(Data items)
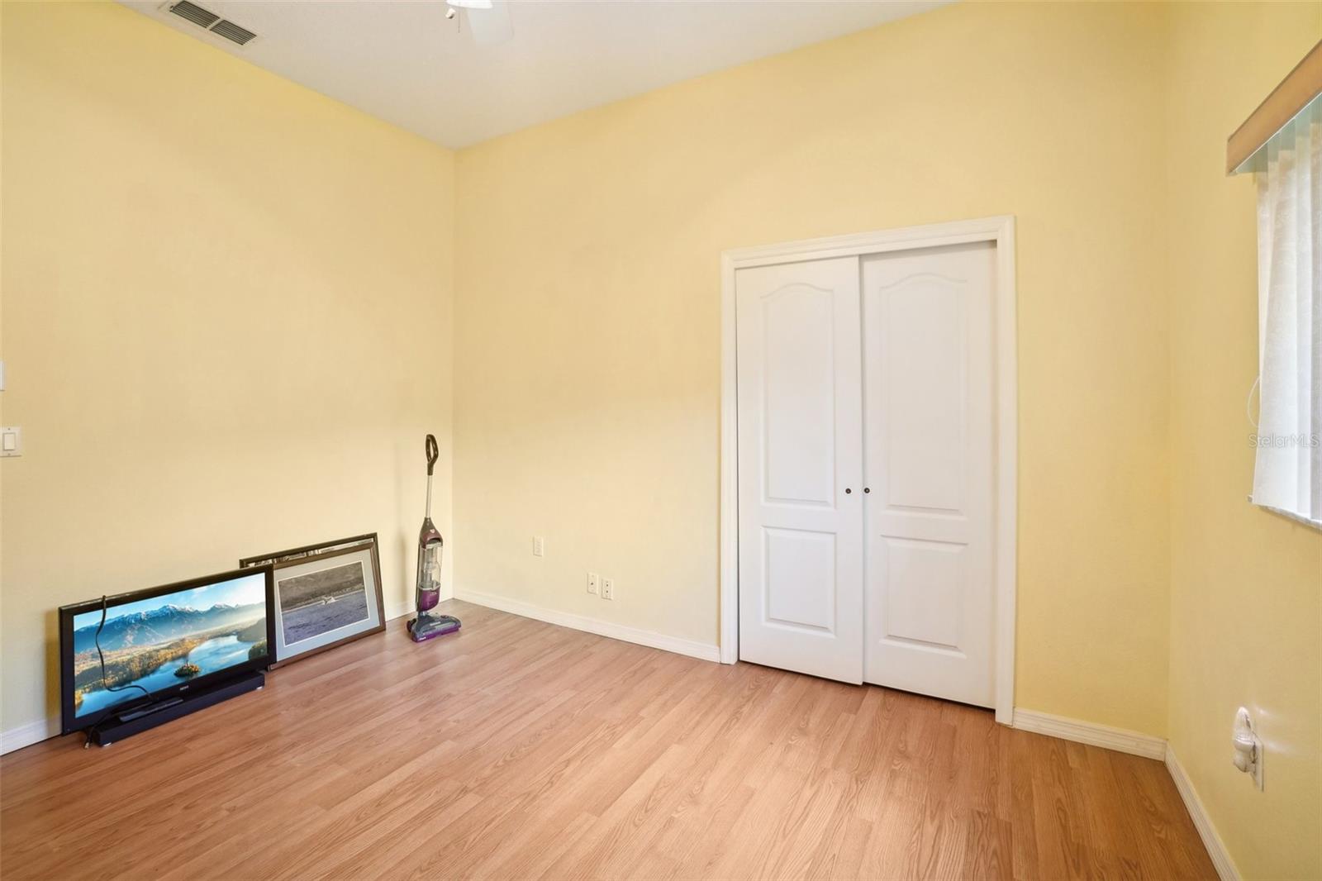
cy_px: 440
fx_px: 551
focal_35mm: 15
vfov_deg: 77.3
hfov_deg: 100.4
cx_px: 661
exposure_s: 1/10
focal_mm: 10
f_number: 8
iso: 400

--

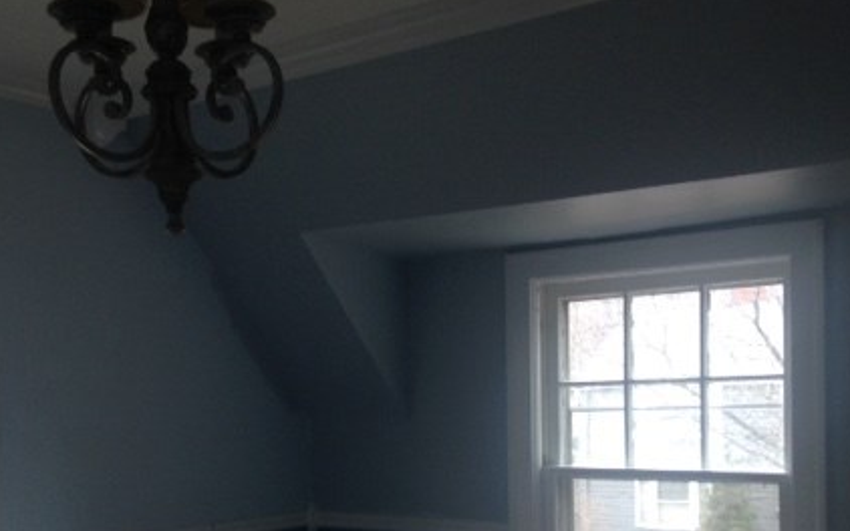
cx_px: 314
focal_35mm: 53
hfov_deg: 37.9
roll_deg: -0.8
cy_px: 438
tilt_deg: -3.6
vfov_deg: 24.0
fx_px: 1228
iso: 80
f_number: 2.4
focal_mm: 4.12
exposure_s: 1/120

--

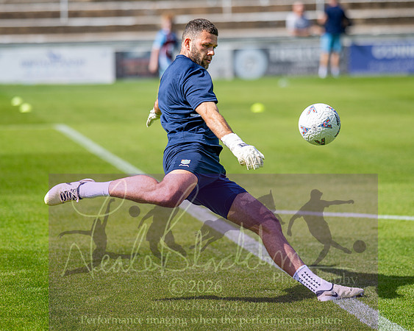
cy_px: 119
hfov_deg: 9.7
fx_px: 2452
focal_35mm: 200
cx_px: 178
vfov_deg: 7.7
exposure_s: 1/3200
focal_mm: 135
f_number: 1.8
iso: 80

What is being asked:
The response must hold only the lines above from the line with "focal_35mm: 53" through the line with "exposure_s: 1/120", each copied exactly, both ends kept.

Exercise solution:
focal_35mm: 53
hfov_deg: 37.9
roll_deg: -0.8
cy_px: 438
tilt_deg: -3.6
vfov_deg: 24.0
fx_px: 1228
iso: 80
f_number: 2.4
focal_mm: 4.12
exposure_s: 1/120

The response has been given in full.